Benzodiazepines can increase the risk of developing pneumonia

Recently published research here in the UK has thrown up yet another problem with taking benzodiazepines – an increased risk of developing pneumonia, and of dying from it. Benzodiazepines are typically prescribed for the treatment of anxiety, panic attacks and insomnia and so are a common way of managing the debilitating effects of stress.

Dr Robert Sanders and his team from University College London analysed the health records of almost 5,000 British patients with a reported diagnosis of pneumonia that had occurred between 2001 and 2002. They then compared these patients with a control group, matched for age and sex that had no history of pneumonia.

Sanders’ team compared the use of benzodiazepines in both groups. The findings indicated that the chronic use of benzodiazepines within the first group was associated with a 54 percent increased risk of developing pneumonia. Further analysis of the data revealed that the risk of dying within a month of being diagnosed with pneumonia was 22 percent higher among people taking benzodiazepines and 32 percent higher within three years after diagnosis.

Why such a link should exist is not certain, but there is some evidence that benzodiazepines suppress the immune system, which could raise the risk of secondary infections among the critically ill.
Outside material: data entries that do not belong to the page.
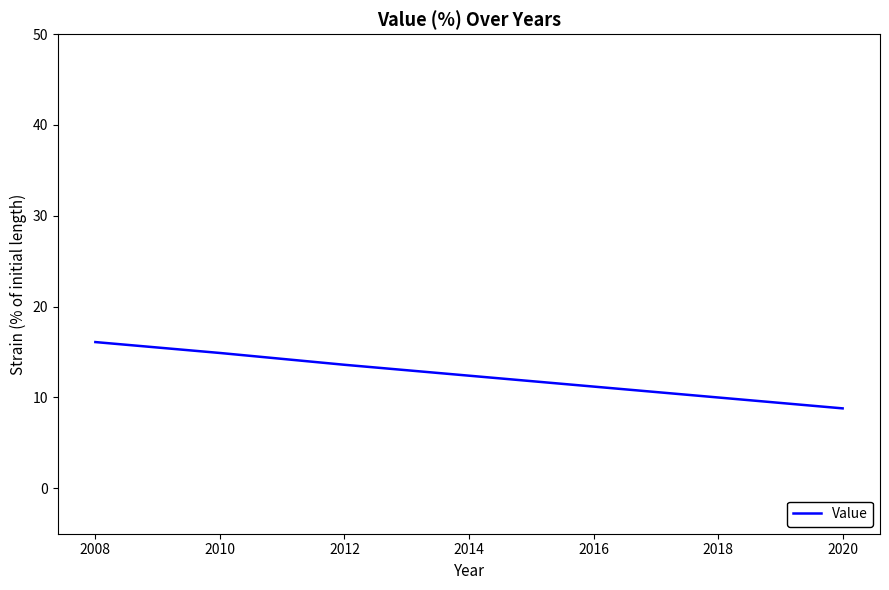

Reading left to right, extract all data points from this chart.

2008=16.1	2010=14.9	2012=13.6	2014=12.4	2016=11.2	2018=10.0	2020=8.8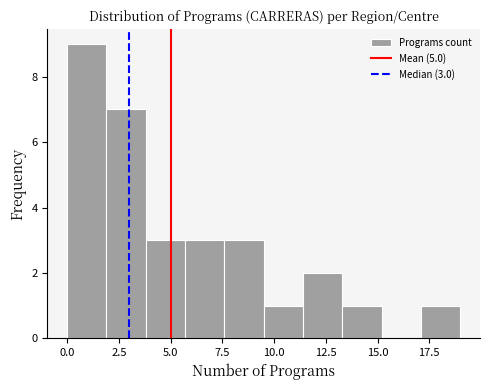

Around what value on the x-axis is the tallest bar? Give the approximate position of its centre, as read against the axis.

1.0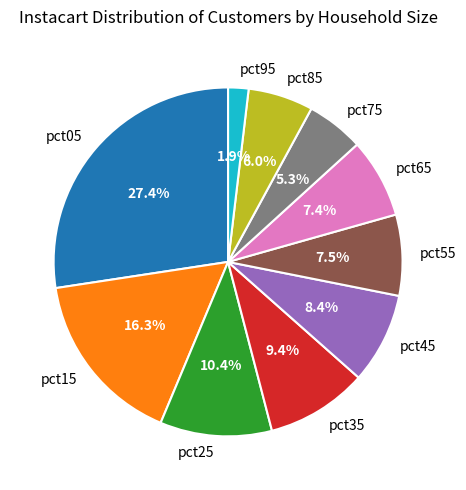

What is the largest slice in the pie chart?

pct05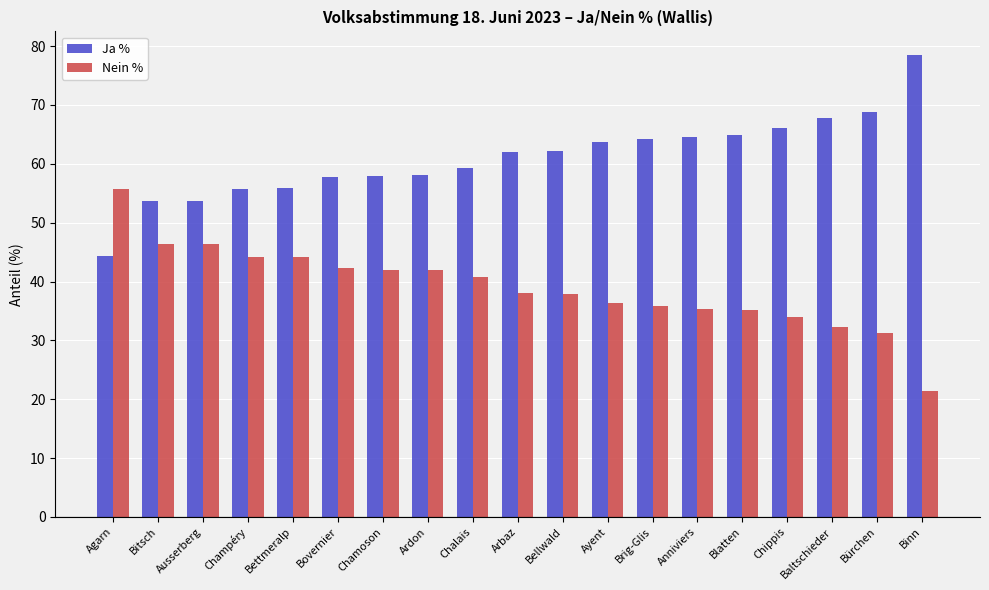

What is the total value across all series at Brig-Glis?

100.0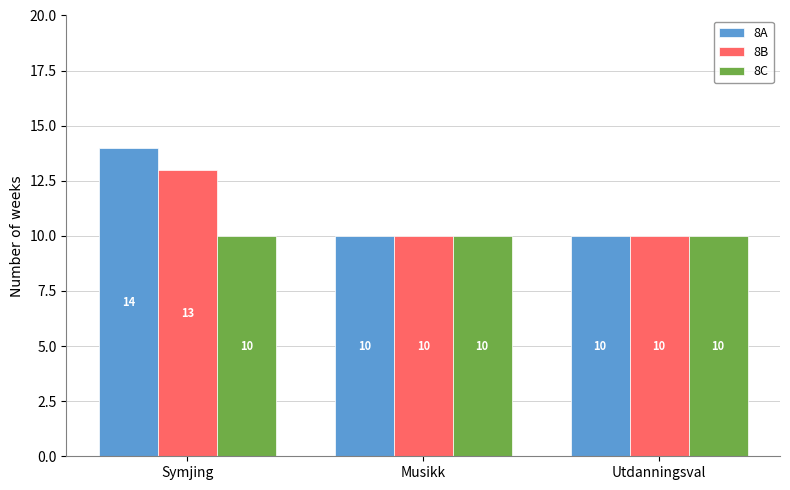

Reading left to right, extract all data points from this chart.

8A: 14	10	10
8B: 13	10	10
8C: 10	10	10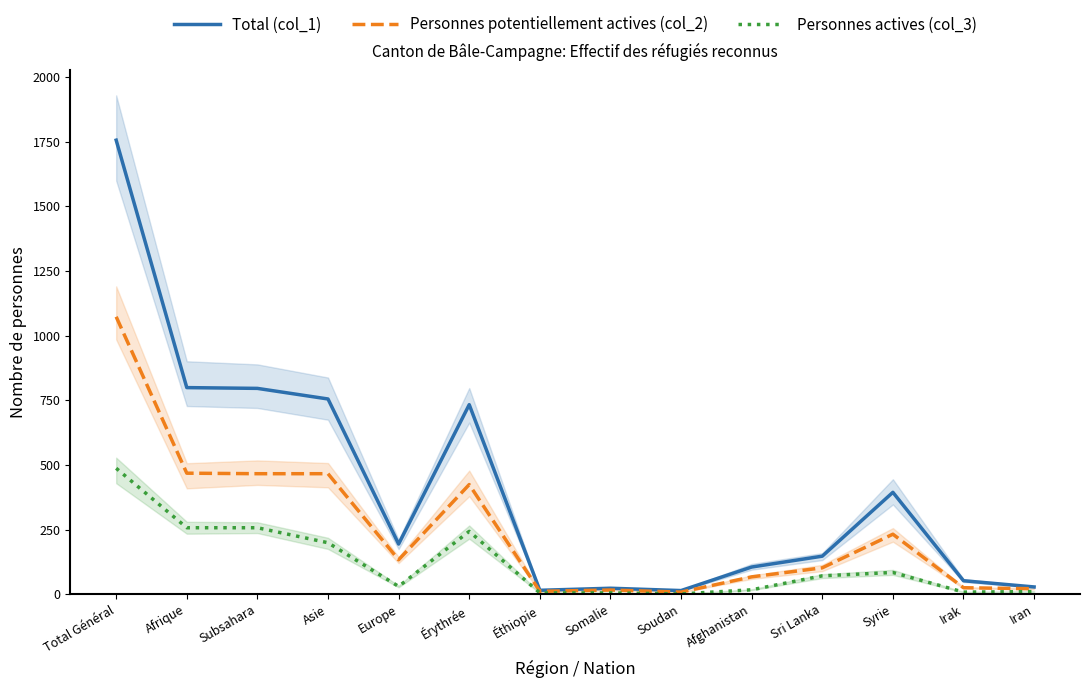

True or false: Total (col_1) and Personnes potentiellement actives (col_2) cross at least once.

False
However, the group of patients in Sanders’ study were not critically ill so perhaps the reason for the link lies elsewhere. One suggestion is that because benzodiazepines are tranquilizers, they suppress the cough reflex, particularly when taken with alcohol. When the cough reflex is suppressed, the risk of developing pneumonia increases.

Although these findings do not prove a causal link between benzodiazepines and an increased risk of pneumonia or death from pneumonia, the evidence is compelling enough to warrant further investigation. This study provides yet more evidence that benzodiazepines should be treated with caution when used as a method of stress management.